> _GIVEN PASSAGE_
----

Japan Railways linked the four main Japanese islands with train ferries before these were replaced by bridges and tunnels.

There were three ferry services that carried trains. Through operations of passenger trains using train ferries were conducted between December 1948 and 11 May 1955. The passenger services was canceled after the disasters of Toya Maru (26 September 1954, killed 1,153) and the Shiun Maru (11 May 1955, killed 168) occurred, after which the Japanese National Railways (JNR) considered it dangerous to allow passengers to stay on trains aboard ship. These three lines have been replaced by tunnels and bridges.

- Seikan Ferry
The Seikan ferry connected Aomori Station and Hakodate Station crossing the Tsugaru Strait connecting Honshū and Hokkaidō. The first full-scale train ferry, Shōhō Maru, entered service in April, 1924. On 13 March 1988, the Seikan Tunnel was opened and the ferry ceased operation. The tunnel and the ferry line was operated simultaneously only on that day.

- Ukō Ferry
The Ukō ferry connected Uno station and Takamatsu station crossing the Seto Inland Sea connecting Honshū and Shikoku. The ferry service started carrying railcars on 10 October 1921. On 9 April 1988, the Great Seto Bridge was opened and the last train ferry operated on the previous day.

----

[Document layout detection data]

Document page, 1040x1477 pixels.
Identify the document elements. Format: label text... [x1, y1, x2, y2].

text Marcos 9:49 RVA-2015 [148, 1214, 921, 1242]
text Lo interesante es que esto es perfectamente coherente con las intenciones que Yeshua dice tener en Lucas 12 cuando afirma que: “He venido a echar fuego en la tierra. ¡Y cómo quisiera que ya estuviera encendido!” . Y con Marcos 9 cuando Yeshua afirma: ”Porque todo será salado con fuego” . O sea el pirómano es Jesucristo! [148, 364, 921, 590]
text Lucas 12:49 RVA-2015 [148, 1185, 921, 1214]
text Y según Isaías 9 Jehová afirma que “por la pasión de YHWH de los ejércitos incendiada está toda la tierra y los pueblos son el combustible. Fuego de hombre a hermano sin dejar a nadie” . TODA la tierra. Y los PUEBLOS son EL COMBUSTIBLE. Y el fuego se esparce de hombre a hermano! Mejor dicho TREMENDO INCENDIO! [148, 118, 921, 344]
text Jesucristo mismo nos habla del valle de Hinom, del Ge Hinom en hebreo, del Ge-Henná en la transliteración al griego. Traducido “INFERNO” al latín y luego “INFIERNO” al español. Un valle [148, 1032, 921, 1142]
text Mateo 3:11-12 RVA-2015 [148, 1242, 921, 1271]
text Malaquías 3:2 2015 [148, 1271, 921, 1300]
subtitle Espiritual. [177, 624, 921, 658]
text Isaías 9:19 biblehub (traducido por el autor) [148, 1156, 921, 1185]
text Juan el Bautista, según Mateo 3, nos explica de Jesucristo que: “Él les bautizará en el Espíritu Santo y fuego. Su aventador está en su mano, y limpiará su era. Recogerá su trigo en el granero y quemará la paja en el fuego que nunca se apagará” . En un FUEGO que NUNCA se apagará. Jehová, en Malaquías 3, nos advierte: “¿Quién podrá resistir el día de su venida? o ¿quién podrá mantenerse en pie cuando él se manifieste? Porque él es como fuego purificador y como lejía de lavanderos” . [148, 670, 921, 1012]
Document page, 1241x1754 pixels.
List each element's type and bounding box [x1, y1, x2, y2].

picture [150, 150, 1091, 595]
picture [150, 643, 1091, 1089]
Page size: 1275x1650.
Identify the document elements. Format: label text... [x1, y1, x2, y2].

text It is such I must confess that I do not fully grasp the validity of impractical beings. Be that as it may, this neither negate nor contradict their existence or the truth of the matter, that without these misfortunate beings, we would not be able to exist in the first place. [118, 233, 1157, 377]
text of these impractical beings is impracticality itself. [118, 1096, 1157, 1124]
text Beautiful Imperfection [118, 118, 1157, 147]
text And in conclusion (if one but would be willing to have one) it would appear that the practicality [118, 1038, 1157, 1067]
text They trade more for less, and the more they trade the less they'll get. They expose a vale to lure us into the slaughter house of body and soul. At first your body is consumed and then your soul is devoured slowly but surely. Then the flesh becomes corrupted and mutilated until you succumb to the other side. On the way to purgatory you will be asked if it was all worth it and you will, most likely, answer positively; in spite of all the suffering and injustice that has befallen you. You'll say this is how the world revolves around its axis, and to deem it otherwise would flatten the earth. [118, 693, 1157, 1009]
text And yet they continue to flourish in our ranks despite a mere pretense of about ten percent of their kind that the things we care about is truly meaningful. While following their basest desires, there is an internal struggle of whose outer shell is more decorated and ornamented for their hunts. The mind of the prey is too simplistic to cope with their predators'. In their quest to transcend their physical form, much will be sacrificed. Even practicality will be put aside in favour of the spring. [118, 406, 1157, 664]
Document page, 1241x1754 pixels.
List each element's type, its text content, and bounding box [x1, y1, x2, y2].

----

> _YOUR TASKS_
a - In the text on Japanese train ferries, on what date did the Seikan Tunnel open?
b - Which railway stations are named in the text on Japanese train ferries?
c - Carry on the text on Japanese train ferries from its final sentence.

> _EXERCISE RESULTS_
a - 13 March 1988

b - Aomori Station, Hakodate Station, Uno station, Takamatsu station

c -
- Kammon Ferry
The Kammon ferry connected Shimonoseki Station and Mojikō Station crossing the Kanmon Strait connecting Honshū and Kyūshū. This was the first train ferry service in Japan starting operation on 1 October 1911. The train ferries used piers at Komorie station. After the completion of the Kanmon Tunnel on 1 July 1942, the service was discontinued and the ferries were transferred to the Ukō Ferry operation.

===Lithuania===
- Klaipėda, – Mukran, Germany, (1986-2016). Freight only. Bogie exchanges take place in Mukran. Service abandoned in 2016.

===The Netherlands===
From 1886 to 1936, train ferries sailed between Stavoren and Enkhuizen across the Zuiderzee. After completion of the Afsluitdijk in 1932, goods transportation went from train to road.

From 1914 to 1983 a ferry carried freight carriages from the Rietlanden shunting area to the Amsterdam-Noord railway network, which was not connected over land to the rest of the Dutch railway network.

===Nigeria===
- A temporary ferry was used at the crossing of the Niger River due to delays finding foundations for a bridge.
- similarly at Makurdi on the River Benue, replaced by a road-rail bridge in 1932.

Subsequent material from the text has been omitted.